--- Source passage ---
March 27, 2014 / by emptywheel

 

Initial Thoughts on Obama’s Dragnet Fix

The White House has rolled out the bare sketch of its proposal to fix the dragnet. The sketch says,

  • the government will not collect these telephone records in bulk; rather, the records would remain at the telephone companies for the length of time they currently do today;
  • absent an emergency situation, the government would obtain the records only pursuant to individual orders from the FISC approving the use of specific numbers for such queries, if a judge agrees based on national security concerns;
  • the records provided to the government in response to queries would only be within two hops of the selection term being used, and the government’s handling of any records it acquires will be governed by minimization procedures approved by the FISC;
  • the court-approved numbers could be used to query the data over a limited period of time without returning to the FISC for approval, and the production of records would be ongoing and prospective; and
  • the companies would be compelled by court order to provide technical assistance to ensure that the records can be queried and that results are transmitted to the government in a usable format and in a timely manner.

The most important question asked in a conference call on this is what the standard for querying would be. Congress would decide that, but it Reasonable Articulable Suspicion would be the starting point.

That sketch doesn’t really answer a lot of questions about the program, including:

  • Will this program be used for “national security concerns” beyond counterterrorism? Never once did the conference call say it was limited to CT, and several comments suggested it could be used more broadly.

Stored items from a collection
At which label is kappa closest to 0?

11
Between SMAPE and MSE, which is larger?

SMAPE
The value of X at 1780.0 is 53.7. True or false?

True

--- Your instructions ---
Retype the post on Obama's dragnet fix from above in full, word for word.

--- Task output ---
March 27, 2014 / by emptywheel

 

Initial Thoughts on Obama’s Dragnet Fix

The White House has rolled out the bare sketch of its proposal to fix the dragnet. The sketch says,

  • the government will not collect these telephone records in bulk; rather, the records would remain at the telephone companies for the length of time they currently do today;
  • absent an emergency situation, the government would obtain the records only pursuant to individual orders from the FISC approving the use of specific numbers for such queries, if a judge agrees based on national security concerns;
  • the records provided to the government in response to queries would only be within two hops of the selection term being used, and the government’s handling of any records it acquires will be governed by minimization procedures approved by the FISC;
  • the court-approved numbers could be used to query the data over a limited period of time without returning to the FISC for approval, and the production of records would be ongoing and prospective; and
  • the companies would be compelled by court order to provide technical assistance to ensure that the records can be queried and that results are transmitted to the government in a usable format and in a timely manner.

The most important question asked in a conference call on this is what the standard for querying would be. Congress would decide that, but it Reasonable Articulable Suspicion would be the starting point.

That sketch doesn’t really answer a lot of questions about the program, including:

  • Will this program be used for “national security concerns” beyond counterterrorism? Never once did the conference call say it was limited to CT, and several comments suggested it could be used more broadly.